## begin TEXT TO READ

Similarly, Bobby Williams sold some mutual funds a few years ago. “I held a large number of funds, but I didn’t have enough cash reserves, according to my financial advisor,” he says. So the college administrator from Apex, North Carolina, redeemed the shares from two mutual funds–one of the American Century-Twentieth Century Growth funds and one of the American Century-Twentieth Century Select funds–and put the cash in the bank. This turned out to be a good move: Williams and his wife had two children in the next four years and found ample uses for the extra cash.
Loss of enthusiasm. Even the most exciting stocks might lose luster over time. If you find better opportunities elsewhere, move on. For Reshen-Doty, that was the case with Time-Warner (NYSE: TWX). She bought shares at $50 last April and sold them at a shade under $53 six months later, in October. “In this market environment, the company’s prospects didn’t seem as bright,” she says, taking into account the media giant’s pending merger with America Online (NYSE: AOL).

## end TEXT TO READ
## begin DATASET CONTENT

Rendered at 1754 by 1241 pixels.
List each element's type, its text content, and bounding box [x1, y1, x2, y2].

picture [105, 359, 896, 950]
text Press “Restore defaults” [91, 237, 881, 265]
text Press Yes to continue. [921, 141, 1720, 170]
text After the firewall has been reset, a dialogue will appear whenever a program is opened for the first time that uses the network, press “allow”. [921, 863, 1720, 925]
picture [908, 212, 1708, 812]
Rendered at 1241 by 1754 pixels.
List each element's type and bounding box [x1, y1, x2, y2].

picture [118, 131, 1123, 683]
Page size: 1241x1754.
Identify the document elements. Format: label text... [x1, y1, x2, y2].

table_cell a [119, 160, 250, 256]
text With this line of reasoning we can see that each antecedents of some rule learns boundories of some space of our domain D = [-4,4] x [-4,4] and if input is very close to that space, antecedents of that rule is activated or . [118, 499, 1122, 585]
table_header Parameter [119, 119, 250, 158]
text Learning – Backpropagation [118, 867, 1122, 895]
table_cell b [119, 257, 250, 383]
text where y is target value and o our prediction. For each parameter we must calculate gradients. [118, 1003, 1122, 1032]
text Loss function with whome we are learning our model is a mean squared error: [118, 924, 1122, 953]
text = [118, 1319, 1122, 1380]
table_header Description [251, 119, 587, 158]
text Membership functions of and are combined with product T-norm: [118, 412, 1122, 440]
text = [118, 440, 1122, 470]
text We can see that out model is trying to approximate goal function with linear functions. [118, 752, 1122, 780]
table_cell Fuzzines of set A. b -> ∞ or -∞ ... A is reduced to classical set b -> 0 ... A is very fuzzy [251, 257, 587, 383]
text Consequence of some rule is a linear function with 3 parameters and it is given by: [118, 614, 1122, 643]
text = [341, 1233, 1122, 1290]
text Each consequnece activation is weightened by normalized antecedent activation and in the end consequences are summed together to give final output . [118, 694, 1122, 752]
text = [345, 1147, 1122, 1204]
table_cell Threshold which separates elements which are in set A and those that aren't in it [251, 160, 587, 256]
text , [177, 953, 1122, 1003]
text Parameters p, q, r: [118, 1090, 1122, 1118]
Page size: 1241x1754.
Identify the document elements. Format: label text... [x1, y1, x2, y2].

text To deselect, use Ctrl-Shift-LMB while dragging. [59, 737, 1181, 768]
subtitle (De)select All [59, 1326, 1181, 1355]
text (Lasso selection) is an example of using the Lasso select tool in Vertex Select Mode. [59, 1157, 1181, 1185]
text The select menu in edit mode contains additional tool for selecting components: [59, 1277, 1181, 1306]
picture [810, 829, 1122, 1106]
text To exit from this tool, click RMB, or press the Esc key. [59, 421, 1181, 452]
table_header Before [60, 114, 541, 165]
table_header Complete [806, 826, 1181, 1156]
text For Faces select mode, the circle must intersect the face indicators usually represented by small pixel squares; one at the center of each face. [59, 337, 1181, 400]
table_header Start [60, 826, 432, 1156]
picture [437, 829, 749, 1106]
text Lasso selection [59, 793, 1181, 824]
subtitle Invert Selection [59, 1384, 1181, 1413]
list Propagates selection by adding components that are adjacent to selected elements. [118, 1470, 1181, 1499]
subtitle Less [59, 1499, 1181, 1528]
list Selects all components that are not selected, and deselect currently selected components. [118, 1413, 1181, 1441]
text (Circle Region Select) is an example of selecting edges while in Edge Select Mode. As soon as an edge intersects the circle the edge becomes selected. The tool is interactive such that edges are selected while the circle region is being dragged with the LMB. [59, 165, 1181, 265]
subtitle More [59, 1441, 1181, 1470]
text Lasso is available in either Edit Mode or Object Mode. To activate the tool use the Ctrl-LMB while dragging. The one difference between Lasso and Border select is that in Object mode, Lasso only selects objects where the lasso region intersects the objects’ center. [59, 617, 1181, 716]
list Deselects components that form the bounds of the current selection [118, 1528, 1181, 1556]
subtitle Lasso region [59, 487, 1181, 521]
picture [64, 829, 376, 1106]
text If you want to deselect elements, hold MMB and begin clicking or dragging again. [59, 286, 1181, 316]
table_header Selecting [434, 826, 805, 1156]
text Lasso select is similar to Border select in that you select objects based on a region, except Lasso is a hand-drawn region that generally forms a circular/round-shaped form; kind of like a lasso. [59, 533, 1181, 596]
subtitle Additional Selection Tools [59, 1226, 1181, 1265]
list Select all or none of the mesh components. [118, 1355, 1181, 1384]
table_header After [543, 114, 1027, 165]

## end DATASET CONTENT

COMPLETE THE FOLLOWING:
A – In the text about selling investments, what price did Reshen-Doty pay for her Time-Warner shares?
B – Reproduce the stretch of the text about selling investments from "Loss of enthusiasm." through "Online (NYSE: AOL).".

ANSWERS FOR THE TASKS:
A – $50 a share.

B –
Loss of enthusiasm. Even the most exciting stocks might lose luster over time. If you find better opportunities elsewhere, move on. For Reshen-Doty, that was the case with Time-Warner (NYSE: TWX). She bought shares at $50 last April and sold them at a shade under $53 six months later, in October. “In this market environment, the company’s prospects didn’t seem as bright,” she says, taking into account the media giant’s pending merger with America Online (NYSE: AOL).